### EXCERPT ###

The Deer Hunter

Beetle in the anthill

Fresh tracks and timely insight.

DD, “Miss You,” Fingers in Front of Eyes (Wooden Records)

My advice to young people, now that I have reached the age to dole out advice, is to never give anyone your hand, because they will surely take your arm. Give the back of your hand. In prison, prison rules apply.

T. Gowdy, “Vidisions,” Miracles (Constellation Records)

There seem to be a lot of orange cones this summer, more than in recent years. Montreal has always been known for having two seasons: winter and construction. But 2022 appears to be a banner year for the Rue Barrée sign. 

Interestingly, orange cones have a special historical meaning in Montreal — like white bicycles commemorate locations of cyclist fatalities. It’s true. As you might expect, it has deeply religious origins.

###

**WORK ORDER 1**
Rewrite the records from the first one through the line containing "transformed count", swapping "scatter plot" for "point plot" and keeping everything else the same. Omit the pictures from your answer.

### INPUT FOR THIS TASK ###

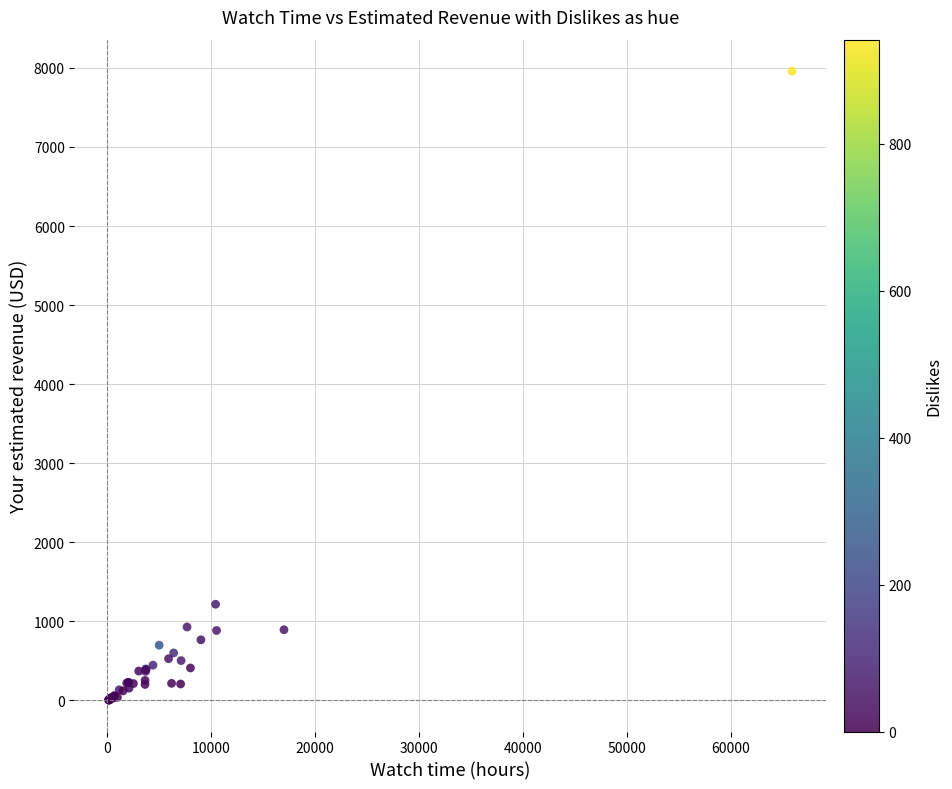

What Y value in the scatter plot is closest to 3982?

1217.0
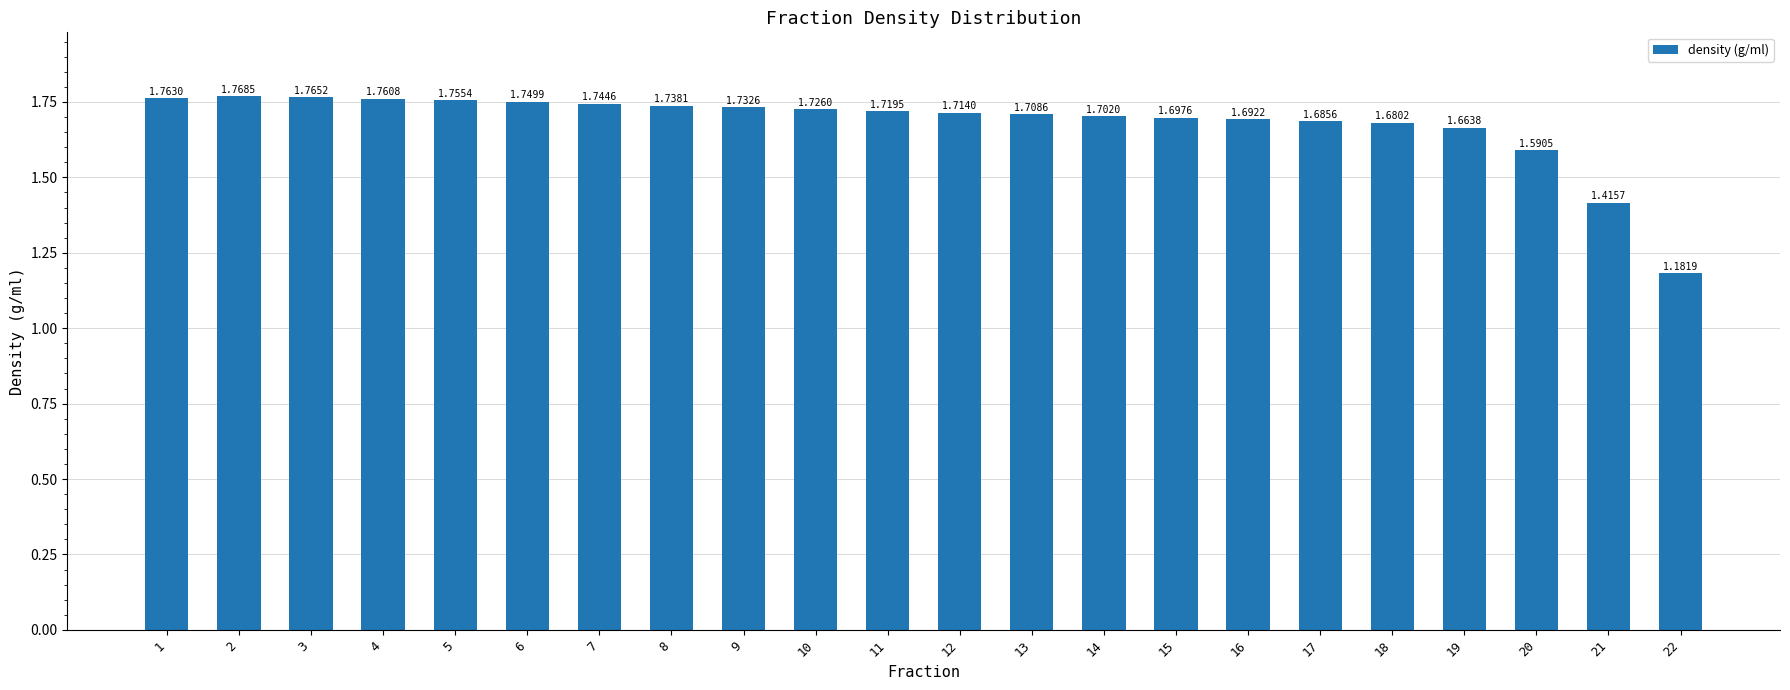

Between 21 and 11, which is larger?

11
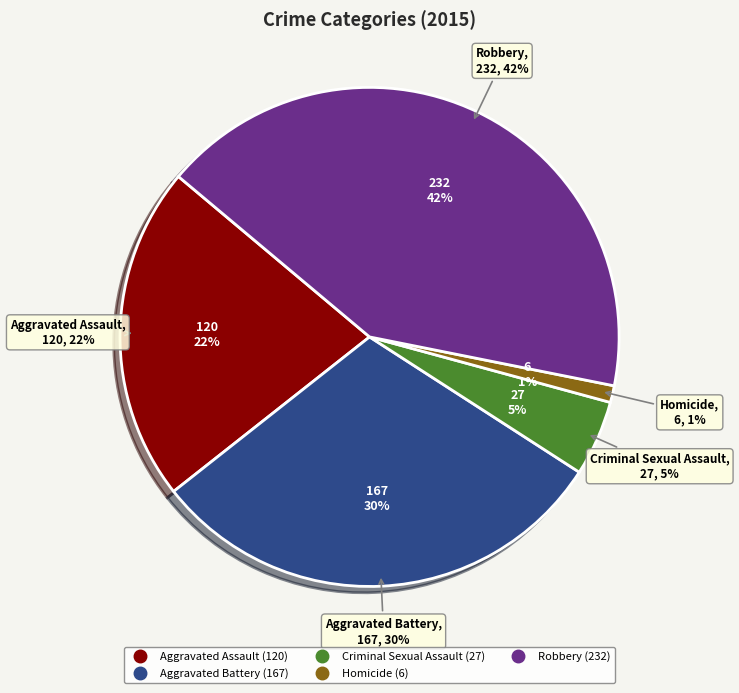

Is it true that Homicide is 1% of the pie?

True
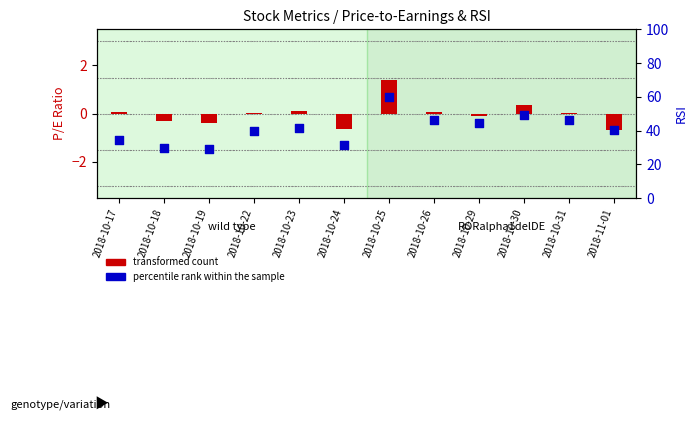

Which series contains the lowest Y value?

transformed count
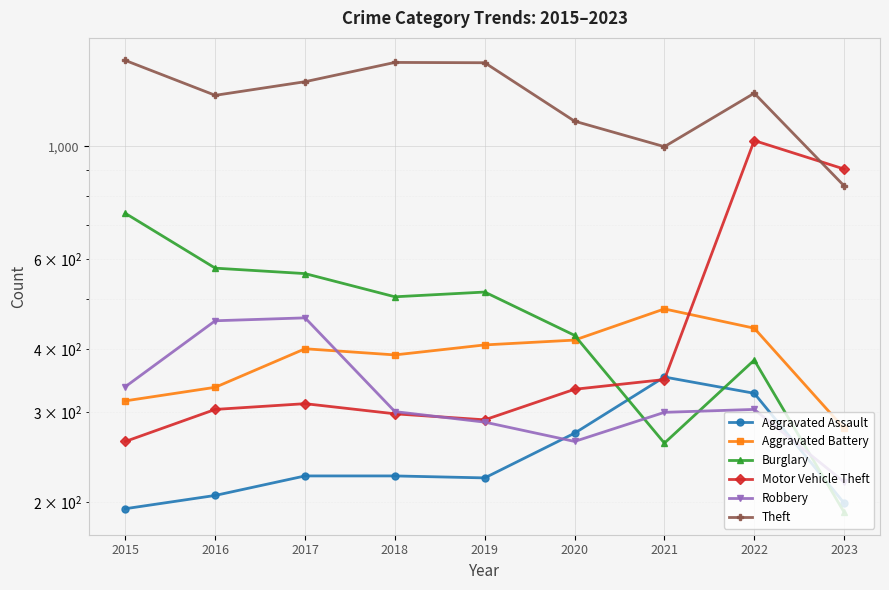

True or false: Burglary has more than 2 interior local peaks.

False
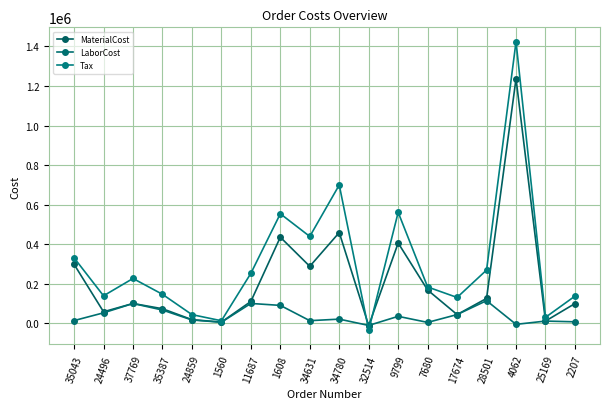

What is the average value of the Tax series?

307951.9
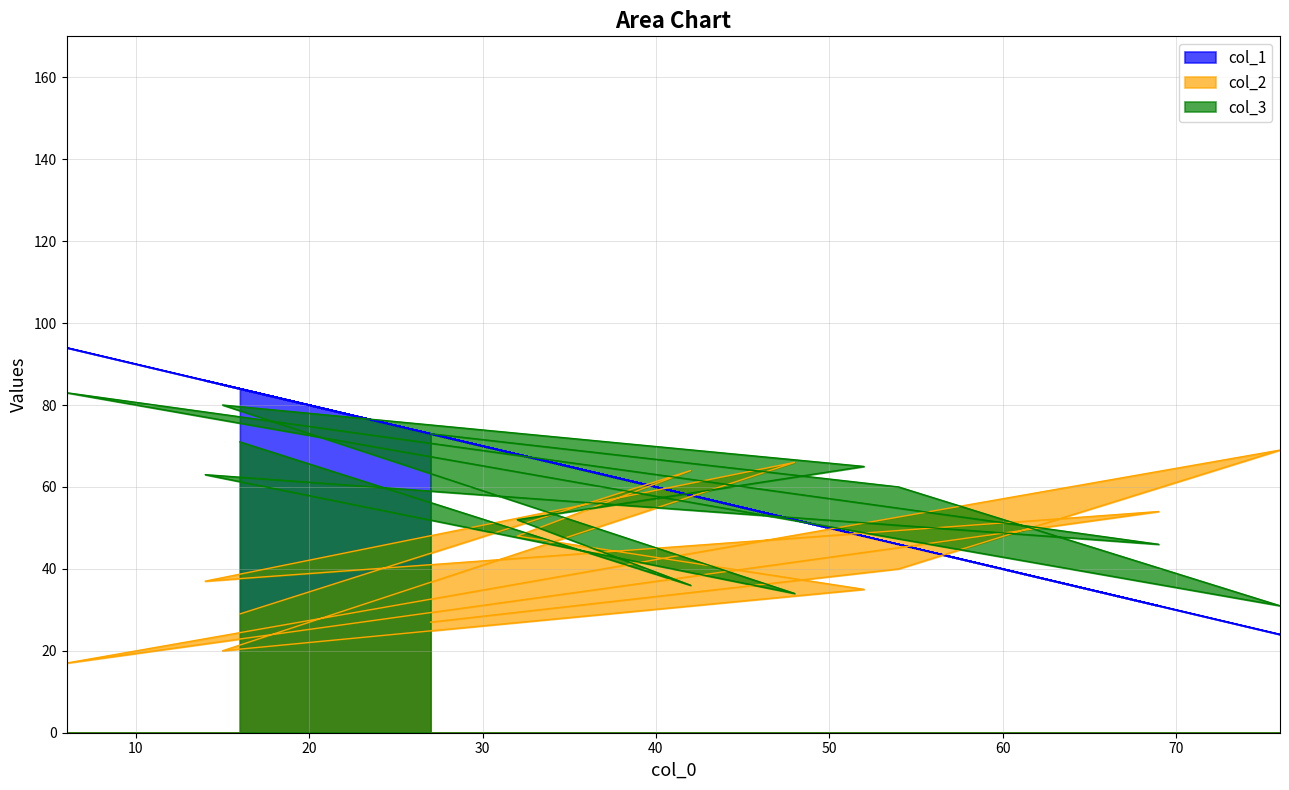

Reading left to right, what are all the values shown in this chart?

col_1: 73	46	24	94	31	86	52	85	48	68	58	84
col_2: 27	40	69	17	54	37	66	20	35	48	64	29
col_3: 73	60	31	83	46	63	34	80	65	52	36	71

###

**WORK ORDER 2**
According to the Beetle in the Anthill excerpt, what two seasons is Montreal known for?

**YOUR SOLUTION 1**
What Y value in the point plot is closest to 3982?

1217.0

Between 21 and 11, which is larger?

11

Is it true that Homicide is 1% of the pie?

True

Which series contains the lowest Y value?

transformed count

**YOUR SOLUTION 2**
Winter and construction.